La leyenda cuenta que Galileo, después de la abjuración, murmuró el famoso “Eppur si muove (Y, sin embargo, se mueve)”, en referencia al movimiento de la Tierra alrededor del Sol. Pero lo más probable es que, exhausto y desmoralizado después de un año de juicio, abandonara la sala cabizbajo y en silencio.

El arresto

Finalmente, Urbano VIII conmutó la pena de prisión por un arresto domiciliario perpetuo. Galileo se instaló en su casa de Arcetri, en una de las colinas que rodean Florencia. Tenía casi 70 años y la retahíla de enfermedades que sufría se había agudizado: la artritis, la gota, una hernia y dolores frecuentes en el pecho lo postraron en cama durante semanas. Para recuperar el estado de ánimo, intentó volver a pensar en el movimiento, en los planetas y en el lenguaje de las matemáticas con el que, según él, estaba escrito el gran libro del universo. Repasando papeles viejos, constató con una tristeza insondable que había perdido la lucidez y la agilidad mental de las que siempre había presumido. A duras penas entendía conceptos que había descubierto y demostrado cuando era joven. A todo esto se sumó el deterioro de los ojos, que empezó con un lagrimeo continuo del ojo derecho y acabó con una ceguera completa. Tal como dictó entonces a su ayudante, el universo que había contribuido a ampliar con sus observaciones maravillosas quedaba ahora reducido y oscurecido a los confines de su propio cuerpo.

La leyenda cuenta que Galileo, después de la abjuración, murmuró el famoso “Eppur si muove”

Llegó un momento en que Galileo pasaba la mayor parte de su tiempo sentado o tumbado en silencio. De vez en cuando esnifaba maquinalmente un poco de rapé y se consolaba con los versos de su querido Ariosto. La admiración y las visitas del poeta John Milton y del filósofo Thomas Hobbes tampoco significaron nada más que un entretenimiento efímero.
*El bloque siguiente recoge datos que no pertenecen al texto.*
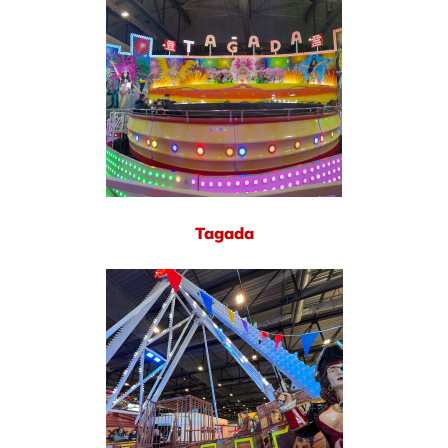
Tagada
El alto concepto de sí mismo que siempre había tenido lo había protegido contra la necesidad de admiración que, según él, tenían muchas personas corrientes e inseguras. La única necesidad que siempre había tenido era la libertad. Después de haberla perdido y de constatar su decadencia física e intelectual, se abandonó al tedio. En uno de los informes escritos durante una visita protocolaria, un inquisidor certificaba con cierta lástima el estado deplorable de Galileo, a quien calificaba de más vivo que muerto.